When I was young my Dad had a TRS-80 Model I that he used for work (stop laughing - it managed to calculate, er, something productive), and one of the books you could buy that had BASIC programs in it (which you would spend hours typing, verifying, and editing, before running), contained a version of Conway's Game of Life, of which this odd animated GIF is an example:

Conway's Game of Life is an example of a simple cell automaton program. Imagine a piece of graph paper in which the squares are randomly either filled or empty. That graph paper represents the "organism" at zero generations. For each square (filled or empty), there are rules that govern whether it will be "alive" (filled), or "dead" (empty), in the next generation (represented by a second sheet of graph paper). Here are the rules:

"The universe of the Game of Life is an infinite two-dimensional orthogonal grid of square cells, each of which is in one of two possible states, live or dead. Every cell interacts with its eight neighbours, which are the cells that are directly horizontally, vertically, or diagonally adjacent. At each step in time, the following transitions occur:

• Any live cell with fewer than two live neighbours dies, as if caused by underpopulation.
• Any live cell with more than three live neighbours dies, as if by overcrowding.
• Any live cell with two or three live neighbours lives on to the next generation.
• Any dead cell with exactly three live neighbours becomes a live cell.
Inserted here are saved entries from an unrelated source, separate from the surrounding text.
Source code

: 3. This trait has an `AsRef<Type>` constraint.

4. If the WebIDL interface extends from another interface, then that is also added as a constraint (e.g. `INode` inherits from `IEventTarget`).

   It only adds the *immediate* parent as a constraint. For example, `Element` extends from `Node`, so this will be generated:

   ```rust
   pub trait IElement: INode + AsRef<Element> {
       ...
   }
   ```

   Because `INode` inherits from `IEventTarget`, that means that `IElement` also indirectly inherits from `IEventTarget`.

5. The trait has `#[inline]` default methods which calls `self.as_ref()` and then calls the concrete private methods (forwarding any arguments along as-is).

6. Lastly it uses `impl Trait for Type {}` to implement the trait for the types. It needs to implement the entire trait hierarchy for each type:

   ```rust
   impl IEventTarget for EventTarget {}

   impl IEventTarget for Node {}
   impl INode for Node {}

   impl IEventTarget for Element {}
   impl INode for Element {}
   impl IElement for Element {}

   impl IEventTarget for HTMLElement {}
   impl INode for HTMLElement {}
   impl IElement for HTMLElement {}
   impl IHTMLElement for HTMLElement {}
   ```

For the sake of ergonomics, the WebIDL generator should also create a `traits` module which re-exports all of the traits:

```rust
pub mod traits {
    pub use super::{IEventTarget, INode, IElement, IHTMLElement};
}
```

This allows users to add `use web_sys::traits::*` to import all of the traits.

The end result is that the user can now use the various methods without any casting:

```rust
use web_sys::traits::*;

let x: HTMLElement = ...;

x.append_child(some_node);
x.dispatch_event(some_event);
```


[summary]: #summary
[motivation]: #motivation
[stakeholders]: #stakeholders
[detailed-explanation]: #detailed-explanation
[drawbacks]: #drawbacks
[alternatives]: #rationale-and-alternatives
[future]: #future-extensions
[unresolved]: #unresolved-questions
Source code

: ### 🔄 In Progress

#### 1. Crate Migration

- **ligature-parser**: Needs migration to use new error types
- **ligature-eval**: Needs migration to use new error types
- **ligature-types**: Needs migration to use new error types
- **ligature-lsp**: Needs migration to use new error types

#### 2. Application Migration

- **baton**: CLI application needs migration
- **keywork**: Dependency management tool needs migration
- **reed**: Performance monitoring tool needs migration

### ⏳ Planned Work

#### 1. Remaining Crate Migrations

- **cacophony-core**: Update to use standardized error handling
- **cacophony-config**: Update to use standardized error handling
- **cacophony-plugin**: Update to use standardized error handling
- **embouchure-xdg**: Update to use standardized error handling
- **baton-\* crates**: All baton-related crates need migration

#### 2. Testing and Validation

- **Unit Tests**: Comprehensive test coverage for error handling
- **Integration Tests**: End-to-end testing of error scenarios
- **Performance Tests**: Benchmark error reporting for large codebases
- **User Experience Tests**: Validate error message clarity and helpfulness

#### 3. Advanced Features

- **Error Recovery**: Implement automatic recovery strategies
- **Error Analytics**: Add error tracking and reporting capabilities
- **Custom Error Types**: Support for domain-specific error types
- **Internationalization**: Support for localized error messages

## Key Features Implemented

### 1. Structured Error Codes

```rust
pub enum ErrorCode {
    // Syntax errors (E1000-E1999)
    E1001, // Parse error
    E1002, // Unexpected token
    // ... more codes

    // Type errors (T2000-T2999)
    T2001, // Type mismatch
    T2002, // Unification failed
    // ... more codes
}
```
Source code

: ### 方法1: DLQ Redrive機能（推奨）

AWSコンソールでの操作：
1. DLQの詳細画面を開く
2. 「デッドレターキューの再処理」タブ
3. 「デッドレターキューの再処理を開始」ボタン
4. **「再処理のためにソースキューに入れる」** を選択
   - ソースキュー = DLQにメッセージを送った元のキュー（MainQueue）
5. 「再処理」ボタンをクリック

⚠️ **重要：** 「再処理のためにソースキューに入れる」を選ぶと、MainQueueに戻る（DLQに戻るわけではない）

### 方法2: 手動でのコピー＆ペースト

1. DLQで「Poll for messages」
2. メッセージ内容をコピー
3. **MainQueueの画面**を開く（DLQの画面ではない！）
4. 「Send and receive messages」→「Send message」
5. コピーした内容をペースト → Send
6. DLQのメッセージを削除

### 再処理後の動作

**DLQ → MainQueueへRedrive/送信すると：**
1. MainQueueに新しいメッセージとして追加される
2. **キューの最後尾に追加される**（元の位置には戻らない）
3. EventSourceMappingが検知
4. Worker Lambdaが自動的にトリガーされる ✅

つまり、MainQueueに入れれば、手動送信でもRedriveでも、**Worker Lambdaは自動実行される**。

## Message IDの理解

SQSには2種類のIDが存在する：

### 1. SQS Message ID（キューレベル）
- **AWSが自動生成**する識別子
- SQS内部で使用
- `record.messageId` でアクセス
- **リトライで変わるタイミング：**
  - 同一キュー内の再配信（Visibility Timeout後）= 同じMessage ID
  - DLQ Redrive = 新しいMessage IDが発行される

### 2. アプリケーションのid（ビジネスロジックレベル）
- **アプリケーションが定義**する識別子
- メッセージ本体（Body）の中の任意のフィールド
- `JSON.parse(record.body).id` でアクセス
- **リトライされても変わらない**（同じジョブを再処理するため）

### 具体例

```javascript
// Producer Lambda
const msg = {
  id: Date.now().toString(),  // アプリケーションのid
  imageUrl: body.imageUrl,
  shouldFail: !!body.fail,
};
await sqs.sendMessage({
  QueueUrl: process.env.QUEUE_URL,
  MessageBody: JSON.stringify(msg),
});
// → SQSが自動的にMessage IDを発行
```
The initial pattern constitutes the 'seed' of the system. The first generation is created by applying the above rules simultaneously to every cell in the seed — births and deaths happen simultaneously, and the discrete moment at which this happens is sometimes called a tick. (In other words, each generation is a pure function of the one before.) The rules continue to be applied repeatedly to create further generations."